Listed Building Consent
The requirement applies to all types of works and to all parts of those buildings covered by the listing protection (possibly including attached and curtilage buildings or other structures), provided the works affect the character of the building as a building of special interest.
It is a criminal offence not to seek consent when it is required (1). Not knowing a building is listed is not a defence to any criminal proceedings. This makes it very important that any doubt is investigated and discussed with the local planning authority.
It is also not a defence to show that consent would or should have been given if it had been applied for. A defence is available if the works were urgently necessary in the interests of health and safety (1).
An application for listed building consent is made to, and determined by, the local planning authority. Where the works have an impact on the external appearance of the building, planning permission may also be required and if so should be applied for at the same time. The local planning authority must consult Historic England and the National Amenity Societies on certain listed building consent applications (2).
Local planning authorities can be consulted on the need for listed building consent. Given the difficult nature of deciding whether the special interest might be affected and the fact that it is a criminal offence to fail to apply for consent when required, it is vital they are consulted in cases of any doubt.
It is a common misunderstanding that the special interest of a listed building lies only in its features, such as fireplaces and plasterwork. The interest is in its history and architecture. The general form and layout of the building may be as important in this regard as any eye-catching "period feature". Principles of Selection (3) gives a good sense of what makes buildings of a particular type or period important, as do Historic England's selection guides (4). The list entry for each building may also give assistance (5) but it is not an exhaustive description and older entries can offer little detail.
Whether buildings within the vicinity of the listed building are protected by being within the curtilage of the principal building and whether objects or structures attached to the principal building are protected is also a difficult judgement. Again, if there is any doubt the local planning authority should be consulted.
In summary, the principles are:
- If an object is fixed to the principal building in such a way that it would be considered a fixture in the usual land-law sense (i.e. would be conveyed with the property on sale unless expressly excluded), it would be protected by the listing.
- Any structure fixed to the building (however large, including whole other buildings) will be protected if it was ancillary to the principal building at the date of listing (or possibly at 1 January 1969 for list entries that pre-date).

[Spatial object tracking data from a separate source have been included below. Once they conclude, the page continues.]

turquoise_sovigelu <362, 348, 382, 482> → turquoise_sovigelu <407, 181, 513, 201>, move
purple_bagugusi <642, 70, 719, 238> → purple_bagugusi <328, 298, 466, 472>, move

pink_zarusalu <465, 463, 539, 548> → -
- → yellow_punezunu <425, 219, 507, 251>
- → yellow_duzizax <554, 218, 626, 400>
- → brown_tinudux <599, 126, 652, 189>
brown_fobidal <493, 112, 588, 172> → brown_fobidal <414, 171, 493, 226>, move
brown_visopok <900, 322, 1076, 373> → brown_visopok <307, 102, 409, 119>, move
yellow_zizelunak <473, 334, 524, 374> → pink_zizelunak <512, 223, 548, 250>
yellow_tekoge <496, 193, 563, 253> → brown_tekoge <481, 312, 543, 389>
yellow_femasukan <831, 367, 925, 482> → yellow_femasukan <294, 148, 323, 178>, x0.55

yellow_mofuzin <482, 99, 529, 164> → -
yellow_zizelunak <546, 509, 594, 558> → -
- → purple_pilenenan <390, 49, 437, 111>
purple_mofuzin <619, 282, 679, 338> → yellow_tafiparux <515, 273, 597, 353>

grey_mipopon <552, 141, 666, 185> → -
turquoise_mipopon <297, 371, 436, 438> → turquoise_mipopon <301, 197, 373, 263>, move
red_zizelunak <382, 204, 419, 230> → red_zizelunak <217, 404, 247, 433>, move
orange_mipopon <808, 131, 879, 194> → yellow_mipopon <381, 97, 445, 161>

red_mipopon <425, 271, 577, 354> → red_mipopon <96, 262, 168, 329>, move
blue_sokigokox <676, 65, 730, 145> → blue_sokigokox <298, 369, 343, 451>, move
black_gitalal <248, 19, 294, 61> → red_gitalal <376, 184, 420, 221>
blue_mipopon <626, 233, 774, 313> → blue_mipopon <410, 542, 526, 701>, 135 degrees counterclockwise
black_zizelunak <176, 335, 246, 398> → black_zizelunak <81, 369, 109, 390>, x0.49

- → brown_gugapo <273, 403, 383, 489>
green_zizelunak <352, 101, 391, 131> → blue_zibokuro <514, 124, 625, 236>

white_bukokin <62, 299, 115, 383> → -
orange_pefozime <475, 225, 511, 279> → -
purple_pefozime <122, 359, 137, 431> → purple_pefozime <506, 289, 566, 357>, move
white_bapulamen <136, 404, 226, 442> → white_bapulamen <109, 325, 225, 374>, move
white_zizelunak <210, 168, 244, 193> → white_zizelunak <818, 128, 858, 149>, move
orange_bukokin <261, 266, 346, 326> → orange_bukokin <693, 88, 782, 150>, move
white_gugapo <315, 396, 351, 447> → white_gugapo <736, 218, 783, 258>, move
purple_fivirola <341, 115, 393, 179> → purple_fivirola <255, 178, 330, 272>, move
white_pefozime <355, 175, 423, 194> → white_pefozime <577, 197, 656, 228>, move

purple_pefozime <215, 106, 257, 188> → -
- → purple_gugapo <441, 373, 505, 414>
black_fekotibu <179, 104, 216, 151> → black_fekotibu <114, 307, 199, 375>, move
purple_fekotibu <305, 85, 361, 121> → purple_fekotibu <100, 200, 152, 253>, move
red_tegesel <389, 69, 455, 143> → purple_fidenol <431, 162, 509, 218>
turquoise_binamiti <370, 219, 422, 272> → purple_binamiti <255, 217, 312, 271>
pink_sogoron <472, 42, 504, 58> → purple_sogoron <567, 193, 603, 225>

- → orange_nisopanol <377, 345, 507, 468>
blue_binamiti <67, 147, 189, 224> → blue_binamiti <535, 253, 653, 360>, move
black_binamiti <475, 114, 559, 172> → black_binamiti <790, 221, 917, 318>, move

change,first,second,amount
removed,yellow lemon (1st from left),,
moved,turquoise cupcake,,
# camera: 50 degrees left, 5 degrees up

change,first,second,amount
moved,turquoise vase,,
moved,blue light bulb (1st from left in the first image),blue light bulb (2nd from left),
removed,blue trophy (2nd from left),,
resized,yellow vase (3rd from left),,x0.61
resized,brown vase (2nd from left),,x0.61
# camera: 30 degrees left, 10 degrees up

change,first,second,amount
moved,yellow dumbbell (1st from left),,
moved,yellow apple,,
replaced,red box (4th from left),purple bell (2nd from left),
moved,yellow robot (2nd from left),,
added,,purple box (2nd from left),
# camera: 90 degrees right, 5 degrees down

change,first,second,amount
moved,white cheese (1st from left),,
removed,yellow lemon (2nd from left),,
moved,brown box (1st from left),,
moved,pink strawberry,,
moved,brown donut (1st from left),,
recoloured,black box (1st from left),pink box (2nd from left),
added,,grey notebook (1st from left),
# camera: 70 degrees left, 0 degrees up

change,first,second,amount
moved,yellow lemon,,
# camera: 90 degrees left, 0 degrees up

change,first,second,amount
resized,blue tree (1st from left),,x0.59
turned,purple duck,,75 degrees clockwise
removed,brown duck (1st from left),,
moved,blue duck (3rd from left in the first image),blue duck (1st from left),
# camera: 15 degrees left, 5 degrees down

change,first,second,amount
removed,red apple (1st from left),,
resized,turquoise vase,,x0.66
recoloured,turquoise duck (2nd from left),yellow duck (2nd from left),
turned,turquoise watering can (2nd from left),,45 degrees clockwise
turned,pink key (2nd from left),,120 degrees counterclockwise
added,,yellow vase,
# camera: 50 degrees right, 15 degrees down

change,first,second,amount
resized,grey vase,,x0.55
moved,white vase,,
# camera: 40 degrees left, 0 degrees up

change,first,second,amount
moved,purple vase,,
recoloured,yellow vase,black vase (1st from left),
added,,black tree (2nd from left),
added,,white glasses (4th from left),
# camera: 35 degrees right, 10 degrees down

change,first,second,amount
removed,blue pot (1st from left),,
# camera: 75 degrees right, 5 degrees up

- Any pre-1948 building that was in the curtilage of the principal building at the date of listing (or possibly at 1 January 1969 for list entries that pre-date) is protected provided it is fixed to the land and is ancillary to the principal building.
- The curtilage of a building has to be determined on a case-by-case basis, but is essentially the area of land that is ancillary to the main building. Relevant factors in determining that area will be: the physical layout; past and present ownership; and, current and previous uses of the land and buildings. A domestic garden is usually going to be easily identified as curtilage. Buildings in farm, commercial or institutional use provide more difficult examples.
- Some buildings will have no curtilage.
- After 26th June 2013 some new and amended list entries may expressly exclude curtilage or attached structures and objects from protection or may declare certain features to be not of specific interest.